Beyond the near-term challenges from the coronavirus pandemic, Embraer believes Asia-Pacific airlines will seek to optimise their fleets through the adoption of more smaller jets.
Cesar Pereira is vice president, Asia-Pacific of Embraer Commercial Aviation. The Singapore-based executive’s sales territory covers the entire Asia-Pacific region apart from China. In recent months he has been active on social media promoting what Embraer calls “right sizing” airline fleets through the use of regional jets.
Though the pandemic and associated travel restrictions have battered airlines globally, it has been especially devastating to airlines in the Asia-Pacific. Major domestic markets show some signs of life, but are operating at far lower capacity. International travel has all but ceased, amid a patchwork of travel bans and quarantines.
Pereira, however, stresses that it’s important to take the long view.
“This whole situation is very unfortunate and it’s affecting everyone,” he tells FlightGlobal. “But we we’ve been through crises before like many others in the industry.”
Pereira says that the region’s airlines are focused on two things: near-term survival, and their business model for the post-coronavirus world. Given that the industry could take years to reach 2019’s air traffic levels, airlines need to be ready not only for an eventual return to normalcy, but also for the next down cycle.
He stresses Embraer’s long-held mantra that airlines can enjoy better flexibility by using a mix of aircraft, as opposed to operating larger narrowbodies even on thinner routes.
“The lack of flexibility airlines have with the bigger planes is wiping out most of the profits,” he says. “What they can make in 10 years, they can lose in two or three months. The first thing is to recognise that there is a need for change.”
Highlighting the benefits of fleet flexibility in challenging times, he notes that E-Jet customer Japan Airlines is deploying Embraers on domestic routes that normally use Boeing 737s, as there is simply less demand for seats.
“Once you go through the situation, what’s next? Are you going back to the same mind-set? Same fleet? Same costs? Same OEMs that brought us here? The industry is cyclical and when [Covid-19] is gone and demand starts growing again…then comes another crisis.”
Pereira maintains that regional jets operate with lower costs and, repeating Embraer’s pre-Covid-19 view, can play a useful role in helping airlines avoid congested hubs through more direct services. Following the pandemic, wary passengers may be even less willing to travel through a congested hub than before.
“If passengers are afraid of taking one flight, can you imagine taking two?” asks Pereira. “Many passengers like to go point to point. One flight and they get to the destination and that’s it.”
More broadly, he says that Embraer is involved in a number of “serious” sales campaigns in the region that could amount to 200 new aircraft. If potential opportunities for pre-owned Embraers are taken into account, another 50-100 aircraft can be added to this total.
Curiously, the company is seeing regional interest not just in its bigger E195-E2 offering, but also in the smaller E175-E2.
Embraer continues to see India in particular as a strong potential market. Cirium fleets data shows that just three ERJ-145s are operating with India’s Star Air.

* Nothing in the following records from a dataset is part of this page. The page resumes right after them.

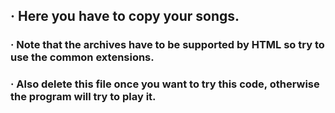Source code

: ## · Here you have to copy your songs.
### · Note that the archives have to be supported by HTML so try to use the common extensions.
### · Also delete this file once you want to try this code, otherwise the program will try to play it.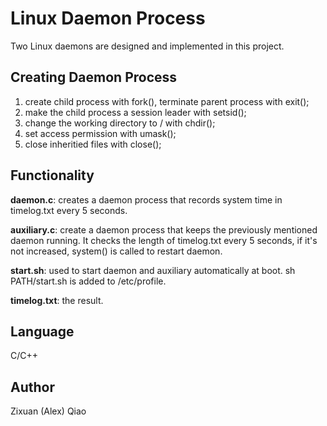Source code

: # Linux Daemon Process
Two Linux daemons are designed and implemented in this project. 

## Creating Daemon Process
1. create child process with fork(), terminate parent process with exit(); 
2. make the child process a session leader with setsid(); 
3. change the working directory to / with chdir(); 
4. set access permission with umask();
5. close inheritied files with close();

## Functionality
**daemon.c**: creates a daemon process that records system time in timelog.txt every 5 seconds. 

**auxiliary.c**: create a daemon process that keeps the previously mentioned daemon running. It checks the length of timelog.txt every 5 seconds, if it's not increased, system() is called to restart daemon.

**start.sh**: used to start daemon and auxiliary automatically at boot. sh PATH/start.sh is added to /etc/profile. 

**timelog.txt**: the result. 

## Language
C/C++

## Author
Zixuan (Alex) Qiao

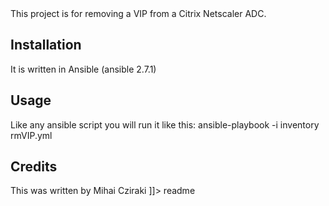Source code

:<snippet>
  <content><![CDATA[
# ${1:remove-netscaler-vip}

This project is for removing a VIP from a Citrix Netscaler ADC.

## Installation

It is written in Ansible (ansible 2.7.1)

## Usage

Like any ansible script you will run it like this:
ansible-playbook -i inventory  rmVIP.yml

## Credits

This was written by Mihai Cziraki
]]></content>
  <tabTrigger>readme</tabTrigger>
</snippet>
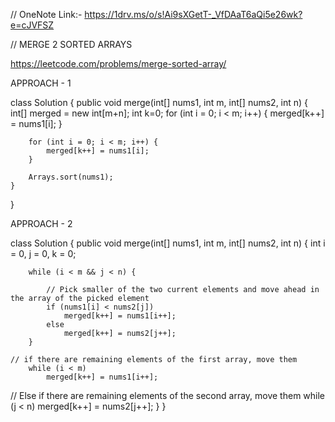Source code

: // OneNote Link:- https://1drv.ms/o/s!Ai9sXGetT-_VfDAaT6aQi5e26wk?e=cJVFSZ

// MERGE 2 SORTED ARRAYS

https://leetcode.com/problems/merge-sorted-array/

APPROACH - 1

class Solution {
    public void merge(int[] nums1, int m, int[] nums2, int n) {
        int[] merged = new int[m+n];
        int k=0;
        for (int i = 0; i < m; i++) {
            merged[k++] = nums1[i];
        }

        for (int i = 0; i < m; i++) {
            merged[k++] = nums1[i];
        }

        Arrays.sort(nums1);
    }
}

APPROACH - 2

class Solution {
    public void merge(int[] nums1, int m, int[] nums2, int n) {
        int i = 0, j = 0, k = 0;

        while (i < m && j < n) {
          
            // Pick smaller of the two current elements and move ahead in the array of the picked element
            if (nums1[i] < nums2[j])
                merged[k++] = nums1[i++];
            else
                merged[k++] = nums2[j++];
        }

    // if there are remaining elements of the first array, move them
        while (i < m)
            merged[k++] = nums1[i++];

// Else if there are remaining elements of the second array, move them
        while (j < n)
            merged[k++] = nums2[j++];
    }
}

Embraer has already cracked the Indian market, but had the misfortune of suffering well over 100 cancellations through the demise of customers such as Air Costa, Jet Airways, Paramount Airways, and Star Aviation.
Pereira says India is characterised by a massive population and very low yields, and that it’s the only BRIC (Brazil, Russia, India and China) country where the regional jet has made little progress. He believes, however, that a breakthrough in India is inevitable at some point, noting that it has several major cities that are best served direct, as opposed to being served through big hubs at key cities such as Delhi and Mumbai.
Still, the coronavirus pandemic rolls on, forcing a battered airline industry to massively cut back expenditure.
“Airlines must recognise that a big airplane costs more [both] in the sky and on the ground,” says Pereira.
He adds that while the big OEMs can offer good deals on aircraft upfront, operating a larger jet for 12 years can be expensive, particularly when the next crisis arrives – as it inevitably will.